Physiological transport properties of cultured retinal microvascular endothelial cell monolayers.

PURPOSE

To characterize baseline transport properties: hydraulic conductivity (Lp), albumin permeability (Pe), and transendothelial electrical resistance (TER) of bovine retinal microvascular endothelial cells (RMEC) in the development of an in vitro model of the blood-retinal barrier (BRB).

METHODS

RMEC were grown on porous, polycarbonate filters for determination of the number of days required to achieve minimal transport rates.
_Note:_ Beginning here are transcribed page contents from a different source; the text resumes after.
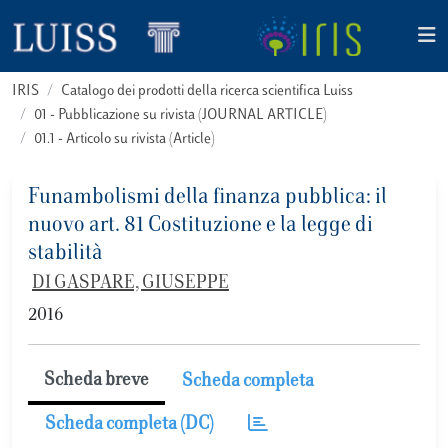
IRIS
Catalogo dei prodotti della ricerca scientifica Luiss
01 - Pubblicazione su rivista (JOURNAL ARTICLE)
01.1 - Articolo su rivista (Article)
Funambolismi della finanza pubblica: il
nuovo art. 81 Costituzione e la legge di
stabilità
DI GASPARE, GIUSEPPE
2016
Scheda breve
Scheda completa
Scheda completa (DC)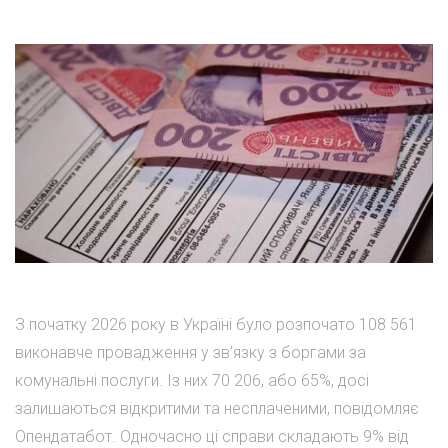
З початку 2026 року в Україні було розпочато 108 561
виконавче провадження у зв’язку з боргами за
комунальні послуги. Із них 70 206, або 65%, досі
залишаються відкритими та несплаченими, повідомляє
Опендатабот. Одночасно ці справи складають 9% від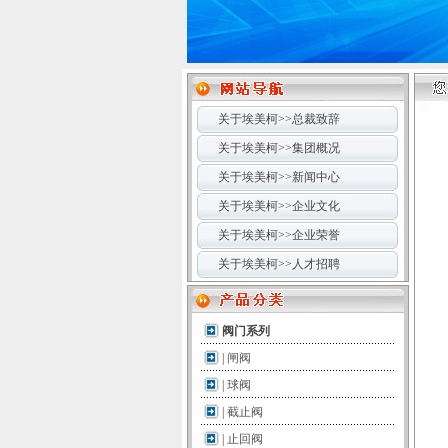
关于埃美柯>>总裁致辞
关于埃美柯>>集团概况
关于埃美柯>>新闻中心
关于埃美柯>>企业文化
关于埃美柯>>企业荣誉
关于埃美柯>>人才招聘
阀门系列
|
闸阀
|
球阀
|
截止阀
|
止回阀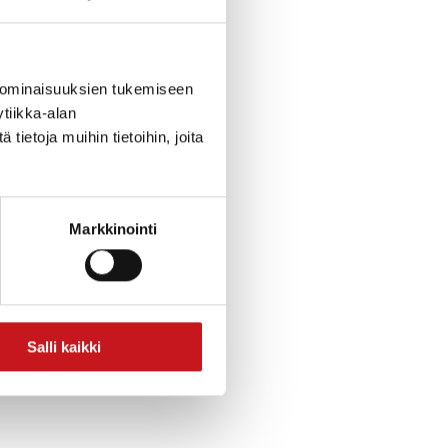
irus
 ominaisuuksien tukemiseen
tiikka-alan
ietoja muihin tietoihin, joita
Markkinointi
3.4.
Salli kaikki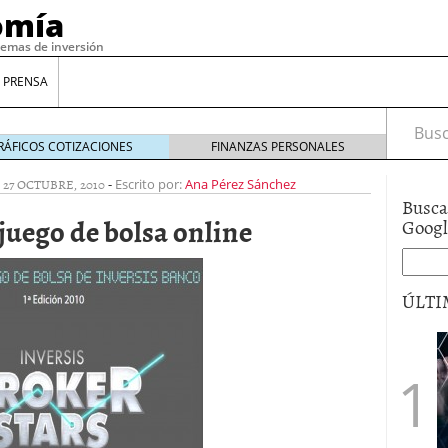
omía
temas de inversión
 PRENSA
Busca
RÁFICOS COTIZACIONES
FINANZAS PERSONALES
|
27 OCTUBRE, 2010
-
Escrito por:
Ana Pérez Sánchez
Busca
juego de bolsa online
Goog
ÚLTI
gilidad: ¿Por qué el Préstamo Promotor privado
12 de diciembre de 2025
mo aprovechar esta opción para gestionar tus
re de 2025
ambién es una decisión financiera: cómo anticiparte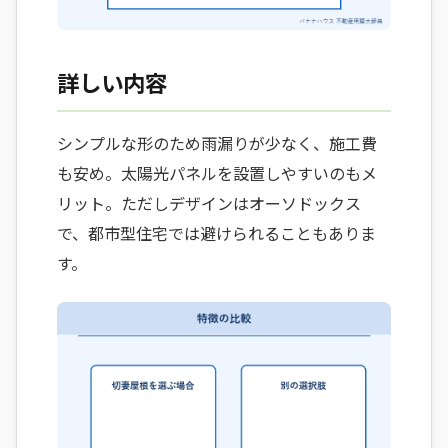
詳しい内容
シンプルな形のため雨漏りが少なく、施工費
も安め。太陽光パネルを設置しやすいのもメ
リット。ただしデザインはオーソドックス
で、都市型住宅では避けられることもありま
す。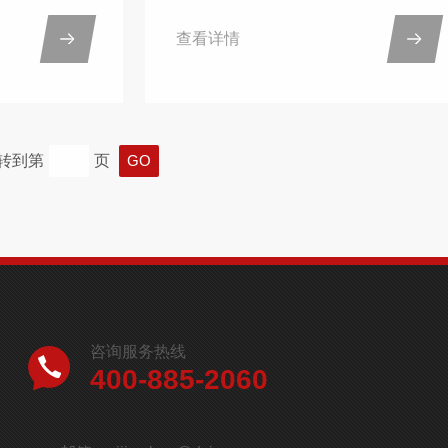
展仪器的多台
键，也是提高能源效率、确保产品安
查看详情
仪，用于不同
全性的重要环节。这次韩上电器采购
汉纺织大学作
了南京大展仪器的DZDR-S导热系数
料领域的高等
测定仪，并已完成调试工作。电器行
了纤维材料、
业涵盖了从家用电器到工业电器的广
转到第
页
等多个领域，
泛领域，其中包括了电热设备、制冷
理论和新技
设备、电源管理系统等。在这些设备
对比，武汉纺
的研发和生产过程中，如何有效控制
ZDR-S导
热量的传递和分布是设计师们面临的
采用瞬态热源
一大挑战。例如，在电热器具的设计
，...
中，需要精确了解加热元件的导热...
咨询服务热线
400-885-2060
Lp, Pe, and TER were measured by utilizing a bubble tracking spectrophotometer, by quantifying the diffusional movement of fluorescein isothiocyanate-labeled albumin, and by utilizing a Millipore electrical resistance meter, respectively.

RESULTS

Lp decreased significantly from 7.82 +/- 0.85 x 10(-7) (mean +/- SEM) cm/sec/cm H2O at post-plating Day 5 to 1.44 +/- 0.26 x 10(-7) cm/sec/cm H2O at Day 9. Pe of the monolayer also decreased progressively with days post-plating from 3.44 +/- 0.53 x 10(-6) cm/sec at Day 7 to a minimum of 1.95 +/- 0.29 x 10(-6) cm/sec at Day II. Peak TER fluctuated until Day 7, when it began to steadily increase from 17.14 ohm-cm2 to a peak value of 25.42 ohm-cm2 at Day 10, decreasing from then on to 22.24 ohm.cm2 on Day 12. Known disrupters of the BRB, NECA and VEGF, elicited significant increase in RMEC Lp showing the sensitivity of this model to pharmacological alterations.

CONCLUSIONS

Our data indicate that RMEC grown on polycarbonate filters form a restrictive monolayer of cells, which exhibit dynamic alterations in response to pharmacological agents, thus demonstrating an in vitro model of the BRB. Future studies with the model may offer insights into the pathogenesis of retinal vascular diseases and allow convenient testing of pharmacological interventions.